Named for tall white mesa that was a landmark on Mackenzie Trail, surveyed in 1871 by U.S. Cavalry scouting for Indians on the frontier. Near the mesa in 1877, frontiersman Henry Clay Smith (1836-1912) built a two-story stone house for speculators Charles Tasker of Philadelphia and Lord Jamison of Ireland. This was the first permanent homestead in South Plains Region. Smith also brought in cattle for Tasker, and had to accept house as his compensation when Tasker failed in business. In the fall of 1877, Smith moved his family here; nearest neighbor was 50 miles east. The home became a way-station for prospectors, and Smith encouraged many settlers such as Paris Cox, the Quaker founder of Estacado (22 mi. W).
Mount Blanco Post Office opened in September 1879, with Mrs. Smith (Elizabeth Boyle, 1848-1925) as postmaster. In 1886, Smith led in organizing Crosby County. This area prospered, and by 1890 had a school.

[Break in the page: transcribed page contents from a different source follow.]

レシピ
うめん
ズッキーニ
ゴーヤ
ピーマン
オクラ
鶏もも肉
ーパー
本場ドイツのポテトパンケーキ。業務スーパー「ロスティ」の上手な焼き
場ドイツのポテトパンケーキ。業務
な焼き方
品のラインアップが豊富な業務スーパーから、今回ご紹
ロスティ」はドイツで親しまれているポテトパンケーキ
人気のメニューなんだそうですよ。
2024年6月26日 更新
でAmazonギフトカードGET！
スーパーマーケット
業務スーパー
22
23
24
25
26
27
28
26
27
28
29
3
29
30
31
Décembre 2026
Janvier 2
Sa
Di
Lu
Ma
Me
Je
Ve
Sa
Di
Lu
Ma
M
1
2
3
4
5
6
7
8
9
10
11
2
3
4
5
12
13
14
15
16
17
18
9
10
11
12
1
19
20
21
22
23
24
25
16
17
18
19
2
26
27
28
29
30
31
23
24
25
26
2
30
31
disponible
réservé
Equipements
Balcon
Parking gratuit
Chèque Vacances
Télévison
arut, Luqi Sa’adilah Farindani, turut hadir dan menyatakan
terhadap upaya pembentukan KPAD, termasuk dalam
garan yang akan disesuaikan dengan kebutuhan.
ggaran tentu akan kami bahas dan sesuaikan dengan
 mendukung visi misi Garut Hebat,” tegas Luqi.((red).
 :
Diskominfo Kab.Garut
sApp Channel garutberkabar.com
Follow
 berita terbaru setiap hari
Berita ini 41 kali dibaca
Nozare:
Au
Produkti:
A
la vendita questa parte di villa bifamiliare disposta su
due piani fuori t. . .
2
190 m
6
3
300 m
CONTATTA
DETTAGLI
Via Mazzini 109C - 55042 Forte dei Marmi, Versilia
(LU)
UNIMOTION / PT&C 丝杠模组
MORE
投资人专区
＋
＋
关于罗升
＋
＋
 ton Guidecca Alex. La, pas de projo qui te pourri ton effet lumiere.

Farming largely replaced ranching after 1900. Post office closed in 1916. School consolidated with Crosbyton in 1949. Smith's stone house (1 mi. N)
burned in 1952. Village of Mount Blanco (4 mi. NE) lost its last store about 1956, its church in 1965. Only a cotton gin and clubhouse now (1975) remain as public buildings in Mount Blanco.